What exactly does it mean for two languages $$L$$ and $$L^\prime$$ to be equivalent in expressiveness or power? Which are the most expressive, imperative, object-oriented, functional or logic programming languages? Are parallel languages more expressive than sequential languages? Is $$L$$ a universal language, i.e., can it implement any specification that can be implemented in some other programming language? Do universal languages exist? What is the smallest set of imperative constructs necessary to make a universal language?

Program Properties

What properties of the programs of $$L$$ can be specified? Are there properties that cannot be specified? What exactly are static and dynamic properties? What properties of the programs of $$L$$ can be checked by algorithms? What properties are decidable, or undecidable, when the program is being compiled? What properties are decidable, or undecidable, when the program is being executed? What is the relationship between the expressiveness or power of the language $$L$$ and its decidable properties? What properties of programs in $$L$$ can be proved? Given a program and an identifier, can we decide whether or not

the identifier appears in the program?
given an input, the identifier changes its value in the resulting computation?
the identifier changes its value in some computation?

Given a program and an input, can we decide whether or not the program halts when executed on the input? Given two programs, can we decide whether or not they are equivalent?

Correctness

How do we specify the purpose of a program in $$L$$? To what extent can we test whether or not a program of $$L$$ meets its specification? How do we prove the correctness of a program with respect to its specification? Given a specification method, are there programs that are correct with respect to a specification but which cannot be proved to be correct? Is there an algorithm which, given a specification and a program, decides whether or not the program meets its specification?

Compilation

What exactly is compilation?

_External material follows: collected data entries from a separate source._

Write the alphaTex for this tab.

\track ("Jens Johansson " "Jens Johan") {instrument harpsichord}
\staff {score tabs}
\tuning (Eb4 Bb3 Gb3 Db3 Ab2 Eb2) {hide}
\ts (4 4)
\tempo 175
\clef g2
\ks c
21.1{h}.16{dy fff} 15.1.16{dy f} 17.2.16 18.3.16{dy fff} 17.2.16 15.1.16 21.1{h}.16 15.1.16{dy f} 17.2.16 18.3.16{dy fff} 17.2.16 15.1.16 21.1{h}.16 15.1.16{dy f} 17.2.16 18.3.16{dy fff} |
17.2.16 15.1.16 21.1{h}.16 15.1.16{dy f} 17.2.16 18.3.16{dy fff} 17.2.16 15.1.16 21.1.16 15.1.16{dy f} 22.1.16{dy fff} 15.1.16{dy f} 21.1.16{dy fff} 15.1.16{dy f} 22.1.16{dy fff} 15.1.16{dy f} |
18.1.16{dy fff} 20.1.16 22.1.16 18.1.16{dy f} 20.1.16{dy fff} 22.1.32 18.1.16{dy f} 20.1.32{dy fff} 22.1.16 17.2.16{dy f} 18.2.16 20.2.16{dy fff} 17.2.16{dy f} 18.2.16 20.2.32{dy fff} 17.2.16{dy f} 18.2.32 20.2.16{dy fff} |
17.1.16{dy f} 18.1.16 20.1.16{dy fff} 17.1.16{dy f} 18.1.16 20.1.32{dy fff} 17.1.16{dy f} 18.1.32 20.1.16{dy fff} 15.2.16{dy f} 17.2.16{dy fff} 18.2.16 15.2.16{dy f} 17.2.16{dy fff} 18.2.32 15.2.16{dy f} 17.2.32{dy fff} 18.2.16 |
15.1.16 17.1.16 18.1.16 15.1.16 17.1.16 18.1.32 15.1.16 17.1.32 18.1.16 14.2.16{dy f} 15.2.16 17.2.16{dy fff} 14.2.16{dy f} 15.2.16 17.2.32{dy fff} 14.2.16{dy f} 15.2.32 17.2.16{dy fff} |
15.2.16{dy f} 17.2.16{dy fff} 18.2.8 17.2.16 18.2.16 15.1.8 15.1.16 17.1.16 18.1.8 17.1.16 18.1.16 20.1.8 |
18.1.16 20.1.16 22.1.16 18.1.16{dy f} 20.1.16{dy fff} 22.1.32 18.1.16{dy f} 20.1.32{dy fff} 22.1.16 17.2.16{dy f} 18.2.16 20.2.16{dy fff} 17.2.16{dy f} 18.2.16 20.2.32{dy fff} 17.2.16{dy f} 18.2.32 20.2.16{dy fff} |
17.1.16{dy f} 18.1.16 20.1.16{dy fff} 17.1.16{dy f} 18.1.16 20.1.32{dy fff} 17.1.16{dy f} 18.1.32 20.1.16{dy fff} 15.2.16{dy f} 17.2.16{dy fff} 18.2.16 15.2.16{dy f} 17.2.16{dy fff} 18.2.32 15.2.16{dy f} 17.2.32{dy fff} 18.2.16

How do we structure a compiler from the syntax of $$L$$ to the syntax of $$L^\prime$$? What does it mean for a compiler from $$L$$ to $$L^\prime$$ to be correct? Is correctness defined using a class of specifications, or by comparing the semantics of $$L$$ and $$L^\prime$$? How do we prove that a compiler from $$L$$ to $$L^\prime$$ is correct?

Efficiency

Are the programs of $$L$$ efficient for a class of specifications? If $$L$$ and $$L^\prime$$ are equally expressive will the programs written in them execute equally efficiently? Can $$L$$ be compiled efficiently on a von Neumann machine and is the code generated efficient? Are imperative programming languages more efficient than logic and functional languages? Are programs only involving while and other so-called structured constructs, less efficient than those allowing gotos? Are parallel languages more efficient than sequential languages?

Attempting to answer the questions should reveal what the reader knows about programming languages, before and after studying this book.